Но, к счастью, ему нужно было идти: вечером, сегодня вечером, их группа давала представление, да еще и в большом городе Р., в настоящем зале. После обеда им предстояло отрепетировать несколько трудных моментов, потом, перед началом спектакля, они поужинают вместе, прямо на сцене, куда им доставят еду, так здорово… правда, невероятно здорово…
Много ли гомику нужно?.. Но если народу нравится, что в этом плохого?.. Пусть бы все пидоры были как он, вместо того, чтобы строить из себя настоящих мужиков… Ну да, психиатрам тоже надо с чего-то кормиться…
Что они играют? «Веселую Вдову»… Да, на нидерландском…
На большом листе почтовой бумаги я записал свои координаты в большом городе А. Кто знает… Мое имя не произвело на него впечатления, но я никогда и не пел в микрофон…
Прощание в холле, который все еще был полон мечтами и удивительными играми разума, что зародились тут больше недели назад, причинило мне даже некоторую боль, будто я уже успел привязаться к этому блондинчику-принцу, созданному исключительно для любви, пения, музыки и красивой одежки…

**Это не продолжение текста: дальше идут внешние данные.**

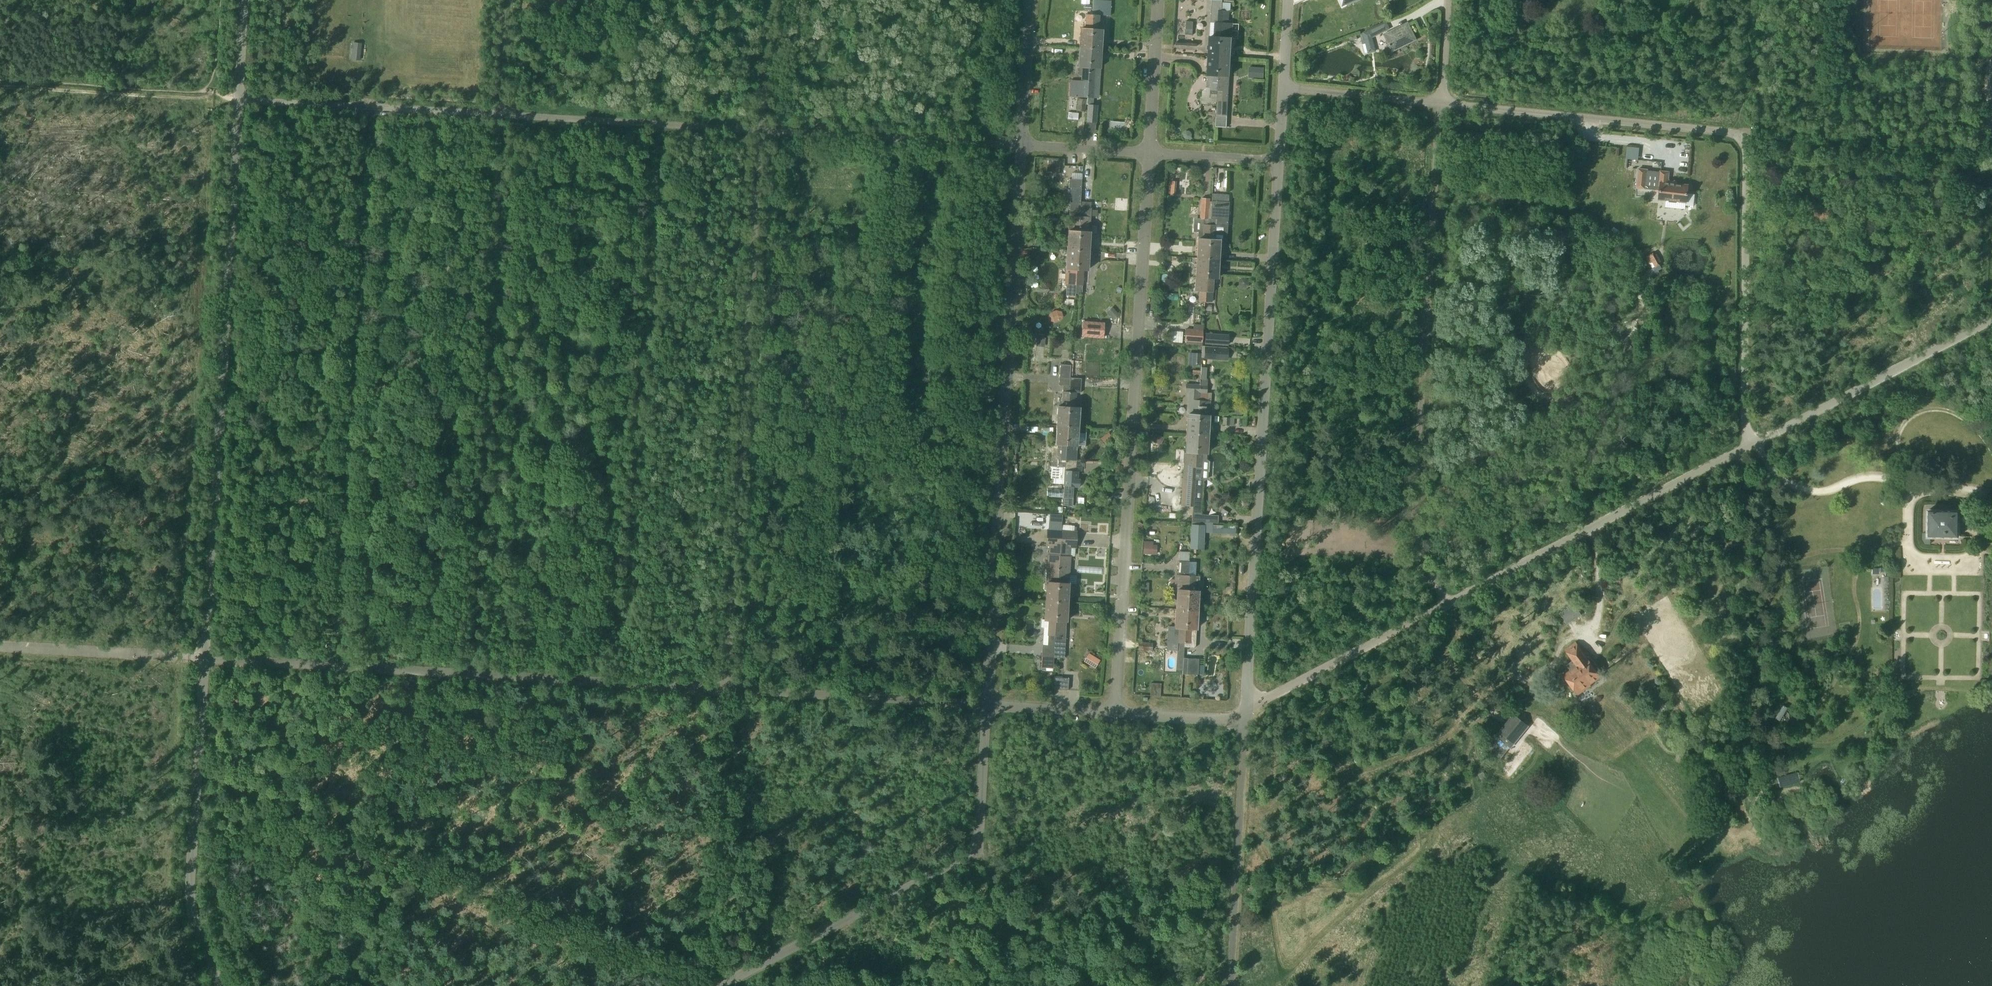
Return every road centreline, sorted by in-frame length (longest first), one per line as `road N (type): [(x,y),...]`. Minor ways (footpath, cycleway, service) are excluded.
road 1 (residential): [(1440,106),(1744,136),(1746,450)]
road 2 (residential): [(986,706),(1020,145)]
road 3 (unclassified): [(206,658),(239,98)]
road 4 (residential): [(1114,713),(1148,154)]
road 5 (unclassified): [(723,689),(761,131)]
road 6 (residential): [(1245,716),(1284,162)]
road 7 (unclassified): [(239,98),(761,131)]
road 8 (unclassified): [(206,658),(723,689)]
road 9 (residential): [(1440,106),(1416,516),(1423,557),(1447,603)]
road 10 (unclassified): [(720,985),(976,850),(986,706)]
road 11 (residential): [(1447,603),(1746,450)]
road 12 (unclassified): [(221,985),(188,900),(206,658)]
road 13 (residential): [(1746,450),(1991,321)]
road 14 (unclassified): [(1229,985),(1245,716)]
road 15 (unclassified): [(723,689),(986,706)]
road 16 (track): [(0,86),(239,98)]
road 17 (residential): [(1245,716),(1447,603)]
road 18 (track): [(1991,451),(1958,415),(1919,412),(1899,436),(1907,486)]
road 19 (residential): [(1148,154),(1157,0)]
road 20 (track): [(1047,985),(976,850)]
road 21 (residential): [(1289,89),(1440,106)]
road 22 (residential): [(1020,145),(1029,0)]
road 23 (residential): [(1148,154),(1284,162)]
road 24 (unclassified): [(761,131),(894,139)]
road 25 (unclassified): [(761,131),(768,0)]
road 26 (residential): [(1245,716),(1114,713)]
road 27 (residential): [(1020,145),(1148,154)]
road 28 (residential): [(1114,713),(986,706)]
road 29 (residential): [(894,139),(1020,145)]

Нет, в ответ я ни имени его, ни адреса не получил… Было ли это результатом небрежности, забывчивости, которая свойственна некоторым примитивным людям, уверенным, что если они что-то знают, то и другой наверняка тоже в курсе?.. Или его отпугнул наколдованный мной и с лихвой приправленный инцестом треугольник вкупе с приказанием поцеловать фотографию «моего» Германа?.. Не все настолько же испорченные, как я, это уж точно… «Лауренса» я больше никогда не увижу.
X
Если разобраться, то все вернулось на круги своя: все было, как несколько часов тому назад, будто вообще ничего и не произошло. Вновь я был один в пустом, покинутом доме, где, да-да, еще в течение полутора суток буду «предоставлен самому себе», чтобы «работать», но по преимуществу я буду сидеть и смотреть на улицу, что-нибудь потягивая. Так и вышло, в своей жизни я еще часто и долго буду пялиться в окно.
Или все-таки выйти на пляж, приняв еще чуток? И по дороге единственный раз, самый последний и самый безнадежный раз, прогуляться в округе Улицы Жимолости? Кстати, хоть и непонятно, почему, в имени этой улицы чувствовалось какое-то напряжение, мне обязательно нужно будет увековечить его, назвав так рассказ или стихотворение, пока кто-нибудь другой не украл его у меня с языка: Мальчик с Улицы Жимолости… Его, не себя самого, а его, и только его, которого я никогда больше не увижу и не встречу, нужно обессмертить и «восславить в вечной песне»…[13]
Ну что, выйти все-таки опять на улицу? Или нет?.. В любом случае, я принял «последнюю» двойную порцию виски и вновь погрузился в размышления. Я был эдаким искателем, как это обычно называют… Но, если призадуматься, что здесь можно найти?.. Я постоянно искал подоплеку там, где ее не было вовсе, там, где вообще ничего нельзя найти… Что искал я, например, здесь? Здесь, в этом доме, неужели я вправду думал, что… Нет, в этом доме я наверняка никогда ничего не найду… Ах, да: в комнате наверху, на полке, за прелестным руководством для парикмахеров еще стояла та коробка… Почему она была спрятана?.. Нет, там наверняка не было ничего особенного, кроме сколь «игривых», столь и никчемных украшений из железа и стекла, которые в поисках «современного творчества» купила эта, как ее, подруга и временный компаньон Кристины — Хильда… Или, может, там деньги?.. Да ладно… Ага, может, немецкие марки, обесцененные инфляцией…
Почему меня это так заинтересовало? Ну, да, все же посмотрю одним глазком… Я поплелся наверх.
Комнатка еще была наполнена «восхитительным» душком беззаботно чирикающего блондинистого любовничка-звереныша Лауренса, которого я больше никогда не буду держать в своих страждущих, безмерно жаждущих, одиноких, страждущих и так далее, руках, и которого я никогда не увижу… Ships That Pass In The Night…[14] От этого роскошного клише, пришедшего на ум благодаря алкоголю, мои глаза увлажнились.